*PROBLEM DETAILS:* Each entry must be output once more without any change.

*GIVEN INFORMATION:*
===
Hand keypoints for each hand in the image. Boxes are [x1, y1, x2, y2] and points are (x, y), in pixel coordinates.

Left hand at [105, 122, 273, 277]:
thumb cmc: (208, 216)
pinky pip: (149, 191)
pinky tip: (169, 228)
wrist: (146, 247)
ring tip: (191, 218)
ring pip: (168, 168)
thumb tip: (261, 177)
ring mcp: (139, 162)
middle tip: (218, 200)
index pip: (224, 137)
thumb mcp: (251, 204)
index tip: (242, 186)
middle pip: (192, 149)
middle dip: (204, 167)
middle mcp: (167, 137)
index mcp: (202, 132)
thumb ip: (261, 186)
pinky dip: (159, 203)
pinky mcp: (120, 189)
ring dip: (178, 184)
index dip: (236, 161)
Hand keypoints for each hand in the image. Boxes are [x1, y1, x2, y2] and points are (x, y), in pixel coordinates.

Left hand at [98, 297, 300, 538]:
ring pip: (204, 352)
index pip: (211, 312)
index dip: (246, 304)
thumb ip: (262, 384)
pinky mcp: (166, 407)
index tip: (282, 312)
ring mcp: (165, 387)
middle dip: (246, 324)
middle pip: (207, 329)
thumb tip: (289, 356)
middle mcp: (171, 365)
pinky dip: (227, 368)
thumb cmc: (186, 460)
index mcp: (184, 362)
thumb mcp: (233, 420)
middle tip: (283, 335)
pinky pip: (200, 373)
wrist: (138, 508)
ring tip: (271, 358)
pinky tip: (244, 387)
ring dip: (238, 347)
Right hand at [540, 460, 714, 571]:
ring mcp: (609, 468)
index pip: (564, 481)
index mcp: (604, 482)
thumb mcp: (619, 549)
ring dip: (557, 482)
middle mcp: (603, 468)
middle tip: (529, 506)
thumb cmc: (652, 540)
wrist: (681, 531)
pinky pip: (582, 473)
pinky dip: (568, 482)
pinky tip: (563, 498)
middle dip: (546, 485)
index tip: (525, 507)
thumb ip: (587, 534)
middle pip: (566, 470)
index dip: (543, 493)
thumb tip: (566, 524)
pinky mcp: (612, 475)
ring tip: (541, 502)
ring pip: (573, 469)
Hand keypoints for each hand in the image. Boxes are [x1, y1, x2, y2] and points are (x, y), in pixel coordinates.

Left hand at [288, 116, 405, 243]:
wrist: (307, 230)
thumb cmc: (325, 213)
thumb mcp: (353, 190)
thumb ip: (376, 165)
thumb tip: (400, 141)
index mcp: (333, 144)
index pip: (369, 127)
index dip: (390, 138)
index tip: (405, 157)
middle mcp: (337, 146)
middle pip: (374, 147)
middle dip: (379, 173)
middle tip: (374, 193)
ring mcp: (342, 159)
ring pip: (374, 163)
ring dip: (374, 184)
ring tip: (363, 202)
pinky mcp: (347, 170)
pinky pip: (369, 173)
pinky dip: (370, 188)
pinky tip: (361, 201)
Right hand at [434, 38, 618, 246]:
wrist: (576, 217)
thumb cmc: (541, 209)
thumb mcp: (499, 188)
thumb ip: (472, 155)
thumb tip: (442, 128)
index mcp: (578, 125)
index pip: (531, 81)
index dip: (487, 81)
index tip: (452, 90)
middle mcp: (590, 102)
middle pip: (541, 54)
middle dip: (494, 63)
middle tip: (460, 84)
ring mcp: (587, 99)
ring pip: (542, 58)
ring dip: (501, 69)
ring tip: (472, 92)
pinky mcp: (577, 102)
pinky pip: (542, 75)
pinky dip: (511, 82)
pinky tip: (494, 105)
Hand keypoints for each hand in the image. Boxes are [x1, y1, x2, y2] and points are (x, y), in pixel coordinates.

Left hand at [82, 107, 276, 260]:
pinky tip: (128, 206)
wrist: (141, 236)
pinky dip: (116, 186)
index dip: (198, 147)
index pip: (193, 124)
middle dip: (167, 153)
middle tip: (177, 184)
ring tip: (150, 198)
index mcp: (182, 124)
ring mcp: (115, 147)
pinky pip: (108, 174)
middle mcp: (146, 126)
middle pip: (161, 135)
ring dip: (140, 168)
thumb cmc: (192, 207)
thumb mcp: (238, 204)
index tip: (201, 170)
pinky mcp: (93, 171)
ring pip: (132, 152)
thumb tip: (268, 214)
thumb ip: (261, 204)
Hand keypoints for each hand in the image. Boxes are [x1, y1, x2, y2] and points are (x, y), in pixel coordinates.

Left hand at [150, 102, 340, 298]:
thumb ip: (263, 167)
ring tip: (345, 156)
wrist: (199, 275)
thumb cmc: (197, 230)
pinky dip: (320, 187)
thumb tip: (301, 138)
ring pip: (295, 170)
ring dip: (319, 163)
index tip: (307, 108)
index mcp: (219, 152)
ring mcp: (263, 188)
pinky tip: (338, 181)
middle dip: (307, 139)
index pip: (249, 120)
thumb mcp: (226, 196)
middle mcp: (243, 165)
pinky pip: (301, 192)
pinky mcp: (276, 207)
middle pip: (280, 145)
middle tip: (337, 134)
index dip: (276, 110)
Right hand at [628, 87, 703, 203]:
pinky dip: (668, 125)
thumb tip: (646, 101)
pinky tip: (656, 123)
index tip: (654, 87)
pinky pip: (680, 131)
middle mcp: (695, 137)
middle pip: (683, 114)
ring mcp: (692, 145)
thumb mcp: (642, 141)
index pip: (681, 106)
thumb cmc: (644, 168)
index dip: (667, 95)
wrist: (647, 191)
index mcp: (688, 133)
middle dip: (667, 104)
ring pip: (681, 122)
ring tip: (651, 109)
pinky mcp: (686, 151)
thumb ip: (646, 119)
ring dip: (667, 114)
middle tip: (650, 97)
===
*WRITTEN ANSWER:*
Hand keypoints for each hand in the image. Boxes are [x1, y1, x2, y2] and points are (x, y), in pixel coordinates.

Left hand at [105, 122, 273, 277]:
thumb cmc: (208, 216)
pinky pip: (149, 191)
pinky tip: (169, 228)
wrist: (146, 247)
ring tip: (191, 218)
ring pip: (168, 168)
thumb tip: (261, 177)
ring mcp: (139, 162)
middle tip: (218, 200)
index pip: (224, 137)
thumb mcp: (251, 204)
index tip: (242, 186)
middle pip: (192, 149)
middle dip: (204, 167)
middle mcp: (167, 137)
index mcp: (202, 132)
thumb ip: (261, 186)
pinky dip: (159, 203)
pinky mcp: (120, 189)
ring dip: (178, 184)
index dip: (236, 161)
Hand keypoints for each hand in the image. Boxes are [x1, y1, x2, y2] and points are (x, y), in pixel coordinates.

Left hand at [98, 297, 300, 538]:
ring pip: (204, 352)
index pip: (211, 312)
index dip: (246, 304)
thumb ip: (262, 384)
pinky mcp: (166, 407)
index tip: (282, 312)
ring mcp: (165, 387)
middle dip: (246, 324)
middle pip: (207, 329)
thumb tip: (289, 356)
middle mcp: (171, 365)
pinky dip: (227, 368)
thumb cmc: (186, 460)
index mcp: (184, 362)
thumb mcp: (233, 420)
middle tip: (283, 335)
pinky pip: (200, 373)
wrist: (138, 508)
ring tip: (271, 358)
pinky tip: (244, 387)
ring dip: (238, 347)
Right hand at [540, 460, 714, 571]:
ring mcp: (609, 468)
index pip: (564, 481)
index mcp: (604, 482)
thumb mcp: (619, 549)
ring dip: (557, 482)
middle mcp: (603, 468)
middle tip: (529, 506)
thumb cmc: (652, 540)
wrist: (681, 531)
pinky pip: (582, 473)
pinky dip: (568, 482)
pinky tip: (563, 498)
middle dip: (546, 485)
index tip: (525, 507)
thumb ip: (587, 534)
middle pip: (566, 470)
index dip: (543, 493)
thumb tip: (566, 524)
pinky mcp: (612, 475)
ring tip: (541, 502)
ring pip: (573, 469)
Hand keypoints for each hand in the image. Boxes are [x1, y1, x2, y2] and points are (x, y), in pixel coordinates.

Left hand at [288, 116, 405, 243]:
wrist: (307, 230)
thumb cmc: (325, 213)
thumb mcp: (353, 190)
thumb ip: (376, 165)
thumb tip: (400, 141)
index mcp: (333, 144)
index pip: (369, 127)
index dip: (390, 138)
index tip: (405, 157)
middle mcp: (337, 146)
middle pip: (374, 147)
middle dip: (379, 173)
middle tip: (374, 193)
ring mcp: (342, 159)
ring pip: (374, 163)
ring dip: (374, 184)
ring tip: (363, 202)
pinky mcp: (347, 170)
pinky pip: (369, 173)
pinky dip: (370, 188)
pinky tip: (361, 201)
Right hand at [434, 38, 618, 246]:
wrist: (576, 217)
thumb cmc: (541, 209)
thumb mcp: (499, 188)
thumb ip: (472, 155)
thumb tip: (442, 128)
index mcp: (578, 125)
index pip: (531, 81)
index dip: (487, 81)
index tip: (452, 90)
middle mcp: (590, 102)
middle pip: (541, 54)
middle dip: (494, 63)
middle tip: (460, 84)
ring mcp: (587, 99)
ring pip: (542, 58)
ring dip: (501, 69)
ring tip: (472, 92)
pinky mcp: (577, 102)
pinky pip: (542, 75)
pinky dip: (511, 82)
pinky tip: (494, 105)
Hand keypoints for each hand in the image. Boxes are [x1, y1, x2, y2] and points are (x, y), in pixel coordinates.

Left hand at [82, 107, 276, 260]:
pinky tip: (128, 206)
wrist: (141, 236)
pinky dip: (116, 186)
index dip: (198, 147)
index pip: (193, 124)
middle dip: (167, 153)
middle tip: (177, 184)
ring tip: (150, 198)
index mcp: (182, 124)
ring mcp: (115, 147)
pinky pip: (108, 174)
middle mcp: (146, 126)
middle pip: (161, 135)
ring dip: (140, 168)
thumb cmc: (192, 207)
thumb mcp: (238, 204)
index tip: (201, 170)
pinky mcp: (93, 171)
ring pip: (132, 152)
thumb tip: (268, 214)
thumb ip: (261, 204)
Hand keypoints for each hand in the image. Boxes are [x1, y1, x2, y2] and points are (x, y), in pixel coordinates.

Left hand at [150, 102, 340, 298]:
thumb ip: (263, 167)
ring tip: (345, 156)
wrist: (199, 275)
thumb cmc: (197, 230)
pinky dip: (320, 187)
thumb tip: (301, 138)
ring pip: (295, 170)
ring dip: (319, 163)
index tip: (307, 108)
index mcp: (219, 152)
ring mcp: (263, 188)
pinky tip: (338, 181)
middle dip: (307, 139)
index pip: (249, 120)
thumb mcp: (226, 196)
middle mcp: (243, 165)
pinky pip: (301, 192)
pinky mcp: (276, 207)
middle pip: (280, 145)
middle tip: (337, 134)
index dip: (276, 110)
Right hand at [628, 87, 703, 203]:
pinky dip: (668, 125)
thumb tip: (646, 101)
pinky tip: (656, 123)
index tip: (654, 87)
pinky pip: (680, 131)
middle mcp: (695, 137)
middle pip: (683, 114)
ring mcp: (692, 145)
thumb mcp: (642, 141)
index pip: (681, 106)
thumb cmc: (644, 168)
index dip: (667, 95)
wrist: (647, 191)
index mcp: (688, 133)
middle dip: (667, 104)
ring pip: (681, 122)
ring tip: (651, 109)
pinky mcp: (686, 151)
thumb ip: (646, 119)
ring dip: (667, 114)
middle tip: (650, 97)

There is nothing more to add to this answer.